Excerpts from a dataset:
================================

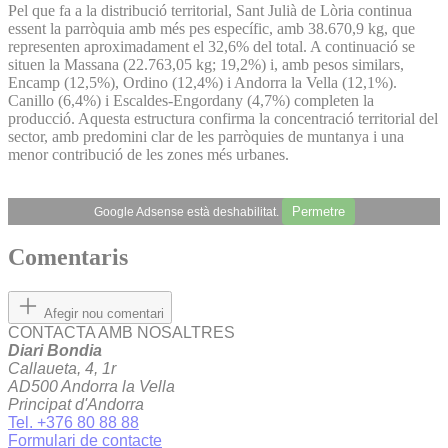
Pel que fa a la distribució territorial, Sant Julià de Lòria continua
essent la parròquia amb més pes específic, amb 38.670,9 kg, que
representen aproximadament el 32,6% del total. A continuació se
situen la Massana (22.763,05 kg; 19,2%) i, amb pesos similars,
Encamp (12,5%), Ordino (12,4%) i Andorra la Vella (12,1%).
Canillo (6,4%) i Escaldes-Engordany (4,7%) completen la
producció. Aquesta estructura confirma la concentració territorial del
sector, amb predomini clar de les parròquies de muntanya i una
menor contribució de les zones més urbanes.
Permetre
Google Adsense està deshabilitat.
Comentaris
Afegir nou comentari
CONTACTA AMB NOSALTRES
Diari Bondia
Callaueta, 4, 1r
AD500 Andorra la Vella
Principat d'Andorra
Tel. +376 80 88 88
Formulari de contacte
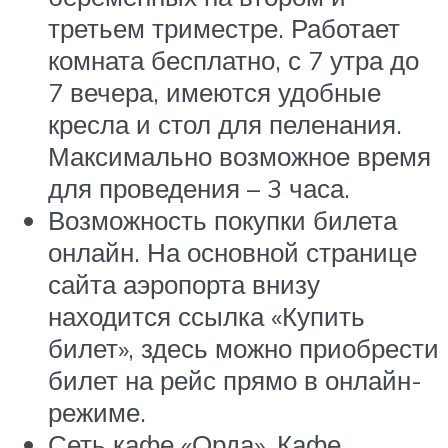
третьем триместре. Работает
комната бесплатно, с 7 утра до
7 вечера, имеются удобные
кресла и стол для пеленания.
Максимально возможное время
для проведения – 3 часа.
Возможность покупки билета
онлайн. На основной странице
сайта аэропорта внизу
находится ссылка «Купить
билет», здесь можно приобрести
билет на рейс прямо в онлайн-
режиме.
Сеть кафе «Орда». Кафе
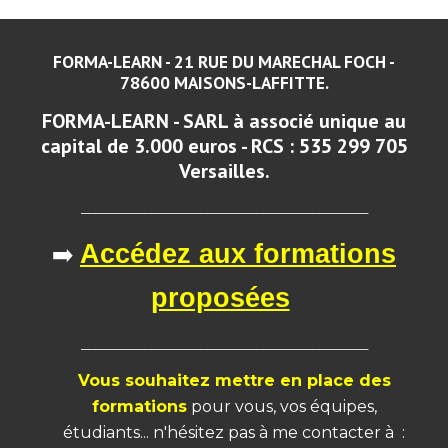
FORMA-LEARN - 21 RUE DU MARECHAL FOCH -
78600 MAISONS-LAFFITTE.
FORMA-LEARN - SARL à associé unique au
capital de 3.000 euros - RCS : 535 299 705
Versailles.
_________________________________________
➡️
Accédez aux formations
proposées
_________________________________________
Vous souhaitez mettre en place des
formations
pour vous, vos équipes,
étudiants... n'hésitez pas à me
contacter à :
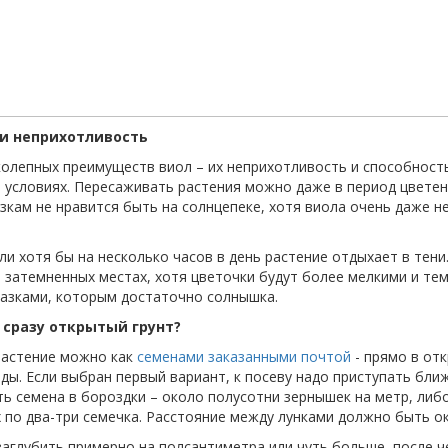
и неприхотливость
колепных преимуществ виол – их неприхотливость и способност
 условиях. Пересаживать растения можно даже в период цветен
зкам не нравится быть на солнцепеке, хотя виола очень даже н
ли хотя бы на несколько часов в день растение отдыхает в тени
в затемненных местах, хотя цветочки будут более мелкими и те
азками, которым достаточно солнышка.
 сразу открытый грунт?
астение можно как
семенами заказанными почтой
- прямо в отк
ды. Если выбран первый вариант, к посеву надо приступать бли
ь семена в бороздки – около полусотни зернышек на метр, либо
х по два-три семечка. Расстояние между лунками должно быть о
заглубить примерно на полсантиметра или чуть больше, после ч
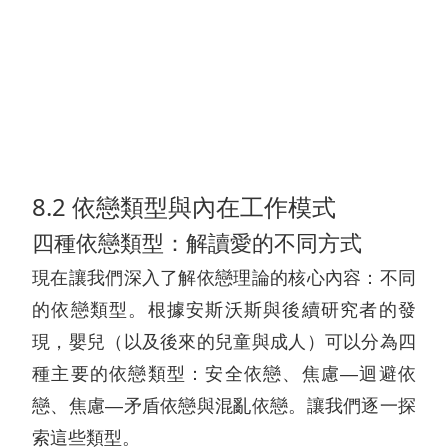
8.2 依戀類型與內在工作模式
四種依戀類型：解讀愛的不同方式
現在讓我們深入了解依戀理論的核心內容：不同
的依戀類型。根據安斯沃斯與後續研究者的發
現，嬰兒（以及後來的兒童與成人）可以分為四
種主要的依戀類型：安全依戀、焦慮—迴避依
戀、焦慮—矛盾依戀與混亂依戀。讓我們逐一探
索這些類型。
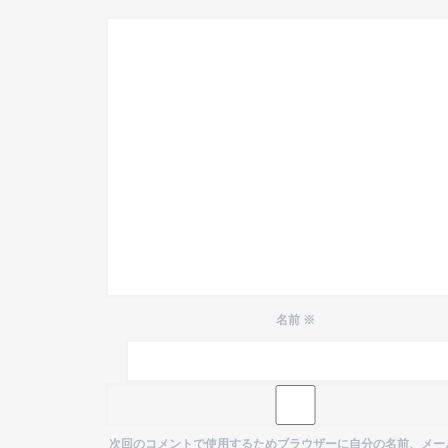
名前
※
次回のコメントで使用するためブラウザーに自分の名前、メー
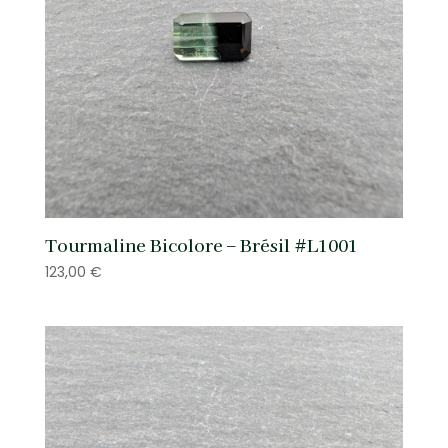
Tourmaline Bicolore – Brésil #L1001
123,00
€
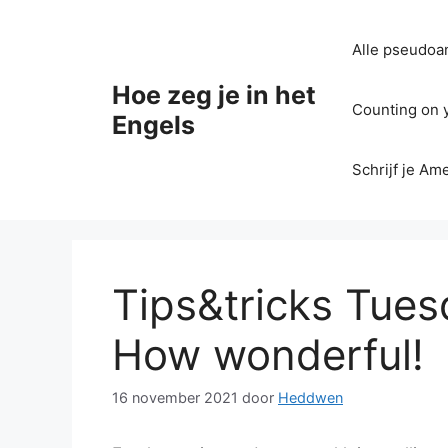
Ga
naar
Alle pseudoan
de
inhoud
Hoe zeg je in het
Counting on yo
Engels
Schrijf je Am
Tips&tricks Tuesd
How wonderful!
16 november 2021
door
Heddwen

================================

WHAT TO DO: Rewrite the entries above, replacing "Andorra la Vella" with "Andorra-la-Vella" and keeping everything else unchanged. Omit the pictures from your answer.

YOUR RESPONSE:
Pel que fa a la distribució territorial, Sant Julià de Lòria continua
essent la parròquia amb més pes específic, amb 38.670,9 kg, que
representen aproximadament el 32,6% del total. A continuació se
situen la Massana (22.763,05 kg; 19,2%) i, amb pesos similars,
Encamp (12,5%), Ordino (12,4%) i Andorra-la-Vella (12,1%).
Canillo (6,4%) i Escaldes-Engordany (4,7%) completen la
producció. Aquesta estructura confirma la concentració territorial del
sector, amb predomini clar de les parròquies de muntanya i una
menor contribució de les zones més urbanes.
Permetre
Google Adsense està deshabilitat.
Comentaris
Afegir nou comentari
CONTACTA AMB NOSALTRES
Diari Bondia
Callaueta, 4, 1r
AD500 Andorra-la-Vella
Principat d'Andorra
Tel. +376 80 88 88
Formulari de contacte
третьем триместре. Работает
комната бесплатно, с 7 утра до
7 вечера, имеются удобные
кресла и стол для пеленания.
Максимально возможное время
для проведения – 3 часа.
Возможность покупки билета
онлайн. На основной странице
сайта аэропорта внизу
находится ссылка «Купить
билет», здесь можно приобрести
билет на рейс прямо в онлайн-
режиме.
Сеть кафе «Орда». Кафе
FORMA-LEARN - 21 RUE DU MARECHAL FOCH -
78600 MAISONS-LAFFITTE.
FORMA-LEARN - SARL à associé unique au
capital de 3.000 euros - RCS : 535 299 705
Versailles.
_________________________________________
➡️
Accédez aux formations
proposées
_________________________________________
Vous souhaitez mettre en place des
formations
pour vous, vos équipes,
étudiants... n'hésitez pas à me
contacter à :
и неприхотливость
колепных преимуществ виол – их неприхотливость и способност
 условиях. Пересаживать растения можно даже в период цветен
зкам не нравится быть на солнцепеке, хотя виола очень даже н
ли хотя бы на несколько часов в день растение отдыхает в тени
в затемненных местах, хотя цветочки будут более мелкими и те
азками, которым достаточно солнышка.
 сразу открытый грунт?
астение можно как
семенами заказанными почтой
- прямо в отк
ды. Если выбран первый вариант, к посеву надо приступать бли
ь семена в бороздки – около полусотни зернышек на метр, либо
х по два-три семечка. Расстояние между лунками должно быть о
заглубить примерно на полсантиметра или чуть больше, после ч
8.2 依戀類型與內在工作模式
四種依戀類型：解讀愛的不同方式
現在讓我們深入了解依戀理論的核心內容：不同
的依戀類型。根據安斯沃斯與後續研究者的發
現，嬰兒（以及後來的兒童與成人）可以分為四
種主要的依戀類型：安全依戀、焦慮—迴避依
戀、焦慮—矛盾依戀與混亂依戀。讓我們逐一探
索這些類型。
名前
※
次回のコメントで使用するためブラウザーに自分の名前、メー
Tourmaline Bicolore – Brésil #L1001
123,00
€
Ga
naar
Alle pseudoan
de
inhoud
Hoe zeg je in het
Counting on yo
Engels
Schrijf je Am
Tips&tricks Tuesd
How wonderful!
16 november 2021
door
Heddwen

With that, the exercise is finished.